For the complete documentation index, see llms.txt. Markdown versions of all pages are available by appending .md to any URL (e.g. /max/get-started.md).

Mojo function

fa4_lse_combine_write

def fa4_lse_combine_write[output_type: DType, //, config: FA4Config[config.qkv_dtype, rope_dtype=config.rope_dtype, scale_dtype=config.scale_dtype], wg_j_offset: Int, iters_per_wg: Int, output_swizzle_mode: TensorMapSwizzle = config.swizzle_mode](local_row: UInt32, local_warp_idx: UInt32, warp_group_idx: UInt32, final_scale_local: Float32, final_scale_peer: Float32, o_smem_arg: UnsafePointer[Scalar[output_type], MutAnyOrigin, address_space=AddressSpace.SHARED], own_o_tmem: TMemTile[DType.float32, config.BM, config.padded_ov_depth], peer_o_tmem: TMemTile[DType.float32, config.BM, config.padded_ov_depth], ragged_tma_store: RaggedTMA3DTile[output_type, output_swizzle_mode, BM=(config // config), BN=config.ov_depth, group=config.group if config.fuse_gqa else Int(1)], num_output_rows: Int32, out_head_idx: UInt32, out_row_idx: UInt32)

LSE-combine two TMEM_O fragments and TMA-store a depth-column slice.

1Q-only sibling of fa4_scale_write_output.
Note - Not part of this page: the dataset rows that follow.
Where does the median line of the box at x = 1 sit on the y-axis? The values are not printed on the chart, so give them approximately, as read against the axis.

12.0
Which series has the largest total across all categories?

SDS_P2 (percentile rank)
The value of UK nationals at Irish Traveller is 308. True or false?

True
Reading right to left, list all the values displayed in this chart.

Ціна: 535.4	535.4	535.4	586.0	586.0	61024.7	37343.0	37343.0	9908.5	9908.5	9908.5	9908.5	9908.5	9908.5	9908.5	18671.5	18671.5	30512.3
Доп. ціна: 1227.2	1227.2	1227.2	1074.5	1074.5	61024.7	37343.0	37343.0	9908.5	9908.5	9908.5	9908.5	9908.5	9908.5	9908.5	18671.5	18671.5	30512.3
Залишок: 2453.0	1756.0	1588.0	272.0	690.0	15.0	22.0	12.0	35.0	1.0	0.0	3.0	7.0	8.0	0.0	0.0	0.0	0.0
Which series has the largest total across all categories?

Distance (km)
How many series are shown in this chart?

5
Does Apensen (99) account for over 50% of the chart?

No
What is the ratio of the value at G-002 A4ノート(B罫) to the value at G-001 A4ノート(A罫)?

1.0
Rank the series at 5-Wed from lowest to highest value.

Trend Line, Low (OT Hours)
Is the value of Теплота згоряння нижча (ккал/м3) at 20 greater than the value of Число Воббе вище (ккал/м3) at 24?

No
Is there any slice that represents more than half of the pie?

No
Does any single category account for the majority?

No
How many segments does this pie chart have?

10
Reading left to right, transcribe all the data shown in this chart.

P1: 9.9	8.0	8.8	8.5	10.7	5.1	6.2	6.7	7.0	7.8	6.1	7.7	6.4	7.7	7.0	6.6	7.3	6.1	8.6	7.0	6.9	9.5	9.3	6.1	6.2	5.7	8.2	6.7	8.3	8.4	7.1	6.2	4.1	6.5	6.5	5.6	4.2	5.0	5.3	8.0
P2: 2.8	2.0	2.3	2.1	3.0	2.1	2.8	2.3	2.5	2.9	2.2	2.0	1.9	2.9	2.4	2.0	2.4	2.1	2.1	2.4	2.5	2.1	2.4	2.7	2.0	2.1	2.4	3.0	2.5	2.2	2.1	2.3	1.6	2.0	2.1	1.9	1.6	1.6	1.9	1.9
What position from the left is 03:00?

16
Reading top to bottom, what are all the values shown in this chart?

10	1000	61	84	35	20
Each WG handles a disjoint range j in [wg_j_offset, wg_j_offset + iters_per_wg) of swizzle-block columns. For each j, the WG loads both its own and the peer's TMEM_O fragments, combines them in registers via per-row scales (final_scale_local for own, final_scale_peer for peer), writes the combined output to the shared o_smem_arg at the j slot, then TMA-stores that slot to gmem. Both WGs target the same BM Q rows but disjoint depth columns, so smem and gmem regions never overlap.

The caller must have already waited on both pipeline_o0 and pipeline_o1 producer barriers (and issued tcgen05_fence_after()) before invoking this helper, so the TMEM fragments are visible.